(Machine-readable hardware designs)
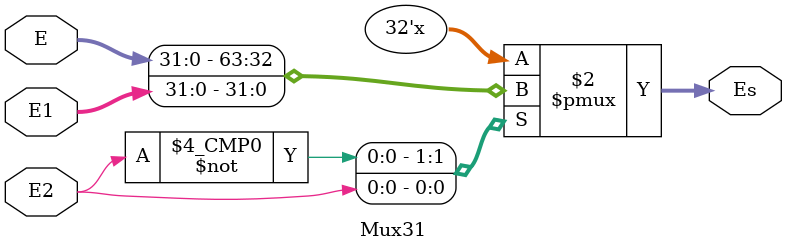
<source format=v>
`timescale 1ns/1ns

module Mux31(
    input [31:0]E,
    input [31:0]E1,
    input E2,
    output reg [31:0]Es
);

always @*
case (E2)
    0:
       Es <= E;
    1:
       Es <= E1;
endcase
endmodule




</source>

HOW TO COMPLETE THIS TASK
Copy out the data above to the letter, and keep every picture out of it.

EXPECTED OUTPUT
<source format=v>
`timescale 1ns/1ns

module Mux31(
    input [31:0]E,
    input [31:0]E1,
    input E2,
    output reg [31:0]Es
);

always @*
case (E2)
    0:
       Es <= E;
    1:
       Es <= E1;
endcase
endmodule




</source>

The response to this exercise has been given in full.